A Spending Review is when a Government sets out its spending plans in detail, usually to accompany a fiscal event. They typically take a number of months to produce so that departments have sufficient time to prepare to implement them.
Freedman, who was formerly a policy adviser at the Department for Education, said that by not holding a Spending Review before the next general election, the Sunak administration was leaving the next Government — likely to be Labour — the very difficult task of carrying out a "truncated" Spending Review before the new spending period in April, assuming that vote takes places in the Autumn.
This means that if Prime Minister Starmer and Chancellor Reeves agree that the planned spending cuts they inherit are not deliverable, they will not have a huge amount of time to draw up new plans.
“Even if the Government genuinely believes that these spending plans are achievable, by not holding a Spending Review until so late it is not giving the public sector enough time to plan and that is inevitably going to make like much harder for departments and an incoming Government.
"And this is all being done in the name of political expediency," he said.
However, Labour has also come in for criticism for its approach to this issue.
Paul Johnson, Director of the Institute for Fiscal Studies, on Thursday told reporters that the Government and official opposition had joined "in a conspiracy of silence and not acknowledging the scale of the choices and trade offs that will face us after the election".
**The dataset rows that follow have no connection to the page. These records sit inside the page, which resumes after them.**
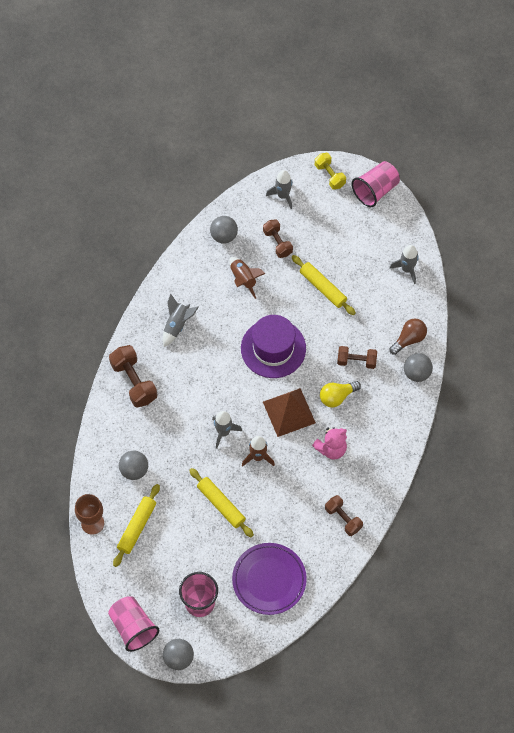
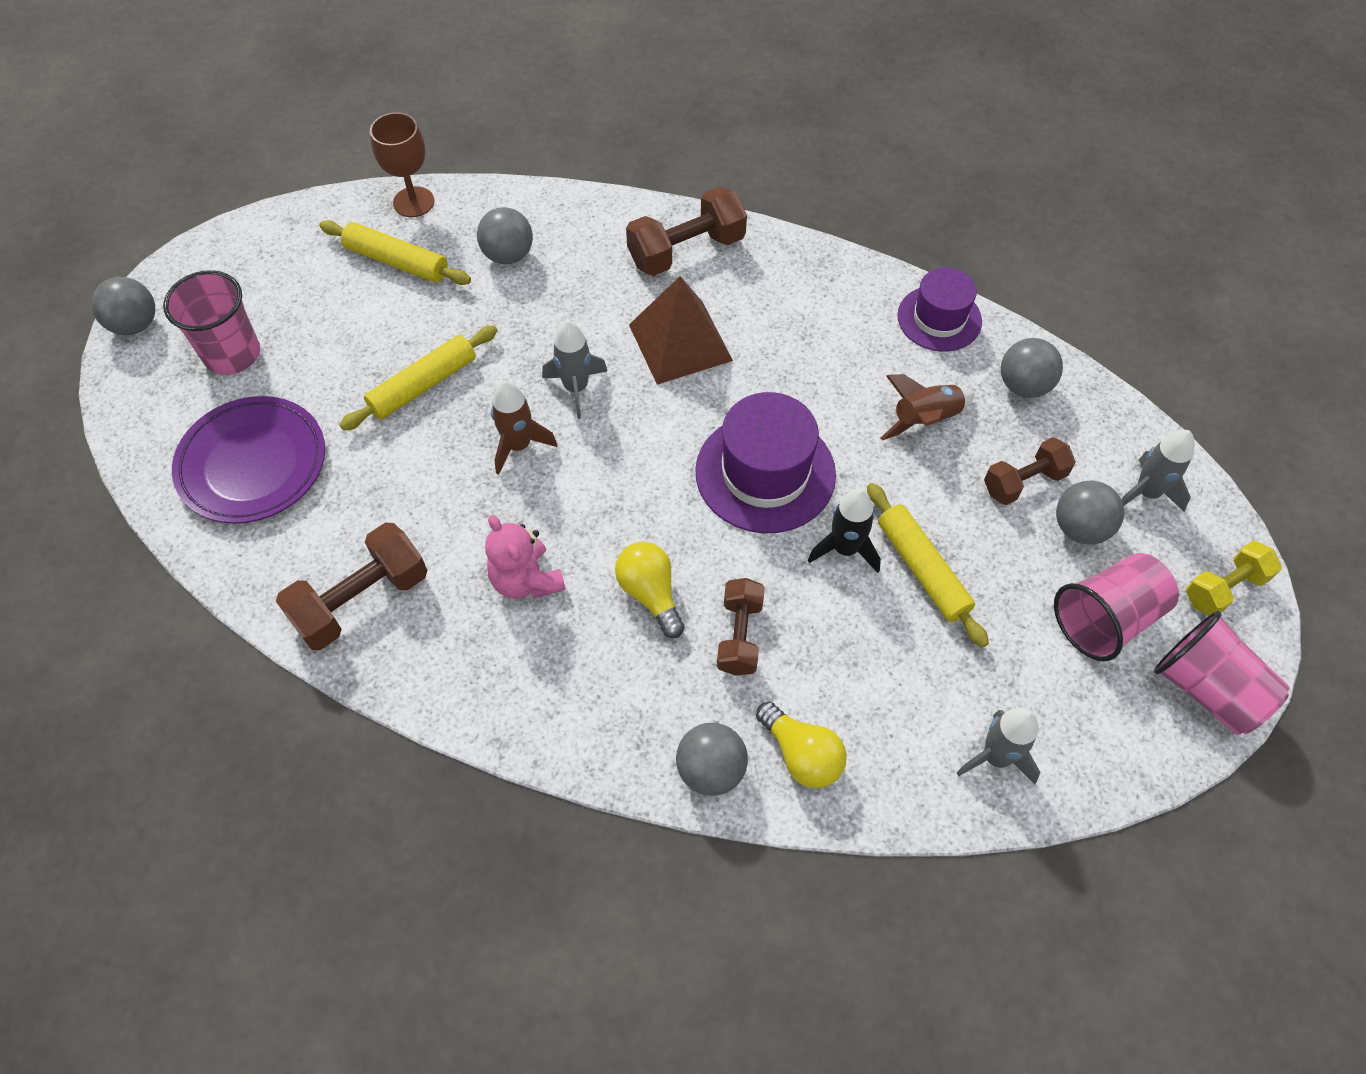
camera: 90 degrees right, 5 degrees down
(133, 627) = (210, 261): pink cup -> pink cup (1106, 619)
(177, 325) = (809, 312): grey rocket -> none
(182, 267) = (939, 318): none -> purple hat
(289, 412) = (616, 501): brown pyramid -> brown pyramid (680, 342)
(301, 224) = (1080, 528): none -> grey ball
(313, 317) = (845, 549): none -> black rocket
(323, 288) = (922, 569): yellow rolling pin -> yellow rolling pin turned 75 degrees counterclockwise
(343, 518) = (361, 600): brown dumbbell -> brown dumbbell, size x1.53
(409, 339) = (801, 754): brown light bulb -> yellow light bulb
Fiscal responsibility has been at the heart of Labour's political strategy, with Starmer and Reeves determined to convince voters that they can be trusted to run the economy sensibly.
A part of this approach has been to mirror to Government's own fiscal rules, which dictate that debt should be on course to fall as a share of GDP in five years' time. The Labour leadership has been prepared to scale back policies like the now-defunct pledge to spend £28bn a year on green investment in the name sticking to those rules, even if it irks elements of the party.
The primacy of this principle to Labour's thinking means, however, that the party has left itself with little room for manoeuvre when it comes to spending — and now even less room after Sunak and Hunt used the Spring Budget to essentially copy Labour policies of scrapping non-dom tax brakes and extending the windfall tax on energy giants to fund their own plans.
“They [Labour] are a little bit trapped because the Tories want to run a campaign saying Labour want to tax and borrow more, and Reeves is determined to not create that opportunity," said Gauke. "But I'm afraid that in the end a future Government will spend more and that means taxes will go up, and that will be a difficult moment — especially for a Labour government."
Labour also has public opinion on the matter to consider, too. While economic competence has historically been the party's Achilles heel, opinion polls show there is a clear public appetite for more funding for public services, not less.
“The public all be squeamish about further cuts to the public sector," said Scarlett Maguire, Director at JL Partners Polls. "When people in focus groups say Britain is broken, that mainly comes from their interaction with the public sector, especially the NHS.”
Johnson from the IFS said any Government that decides to stick with the implied cuts set out by Hunt this week would need need to make "some staggeringly hard choices".
“One only has to look at the scale of NHS waiting lists, the number of local authorities in near bankruptcy, backlogs in the justice system, the long term cuts to university funding, the struggles of the social care system to wonder where these cuts will really credibly come from," he said.
But voters will likely to have to wait a while to find out what choices will be taken.